Ecuador fue un laboratorio electoral en el que, usando la intervención de agencias de inteligencia, escenarios de caos y terror, entrenamiento militar y discurso del «narcotráfico», se legalizó la llegada de Daniel Noboa al poder. Todas las derechas —Argentina, Paraguay, Perú— aplaudieron esta intervención. En Brasil se cuentan 64 cuerpos de personas asesinadas en una operación antidrogas esta semana en una favela de Río de Janeiro y la discusión sobre la fuerza letal está ardiendo entre los colectivos y expertos. El siguiente paso de la doctrina Trump pasa por Venezuela, Colombia y México. Por temas tácticos, antes de su intervención en Venezuela, Estados Unidos debe esperar el fin del gobierno de Gustavo Petro y forzar el regreso de la derecha a la presidencia de Colombia. Precandidatos presidenciales como Juan Carlos Pinzón han dicho que es necesario restablecer las relaciones con Estados Unidos, romper con Venezuela y continuar la política de drogas de incautaciones y erradicaciones.

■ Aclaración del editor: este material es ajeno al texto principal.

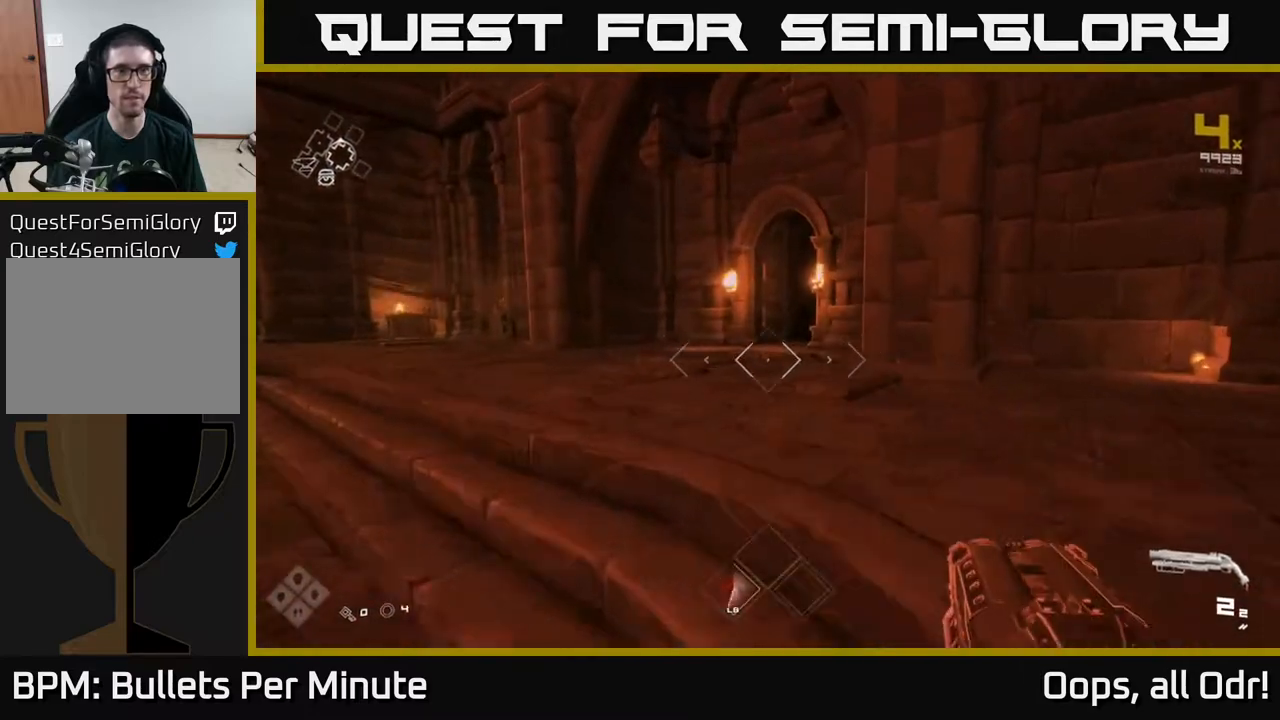
{"buttons": ["L1"], "left_stick": "up", "right_stick": "right", "events": [[467, "right_stick", "right"]]}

Con México la situación es más complicada y el gobierno estadounidense debe argumentar mejor la intervención, aunque el clima de inestabilidad se va acrecentando con el aumento de presión sobre los políticos y el partido oficialista, y las denuncias de corrupción, nexos con el tráfico de sustancias y de gasolina. México no es el Caribe, pero la discusión se va a tornando cada vez más áspera. Esta semana cancelaron rutas comerciales aéreas entre Estados Unidos y México que salían desde el emblemático aeropuerto construído por el ex presidente Andrés Manuel López Obrador y el último bombardeo a una lancha ocurrió en costas del Pacífico mexicano. Este país discute si la violencia que vive es crisis de inseguridad o conflicto armado. Si se declara esta última, sería una oportunidad para la intervención de los Estados Unidos.
Una de las recomendaciones de la Comisión de la Verdad al gobierno colombiano fue no conectar «la lucha contra las drogas» con los asuntos de seguridad nacional. Desafortunadamente, esto no ocurrió y el gobierno de Gustavo Petro narcotizó la agenda de la paz total, quitándole el carácter político que le daba soberanía. Tampoco se avanzó en la diplomacia de los derechos humanos de la política de drogas, donde la Convención de Ginebra es fundamental, y la Oficina del Alto Comisionado de los Derechos Humanos para las Naciones Unidas es un ancla. El primer paso era hacer soberana la política de drogas, sus mediciones, sus propuestas, pero, al contrario, la dependencia se profundizó y quedamos entrampados en una guerra ajena – como Castro Caycedo insistió- que se nos regresó como un bumerán con el gobierno de Donald Trump.
La letalidad de las acciones de la «guerra contra el narco» son un síntoma de la crisis del multilateralismo. El genocidio en Gaza ha mostrado que este sistema es insuficiente para tomar acciones y detener a los poderes asesinos que, como monstruos y estertores de derrota, no quieren perder terreno en la multipolaridad que nace. Lo que nos va mostrando esta amenaza directa en nuestra región es que el lugar de América Latina en estos nuevos tiempos va a exigir mejores capacidades técnicas en nuestros gobiernos alternativos, enorme soberanía popular, mayor organización y definitivamente, la regulación popular de los mercados de cocaína y cannabis. La regulación es soberanía.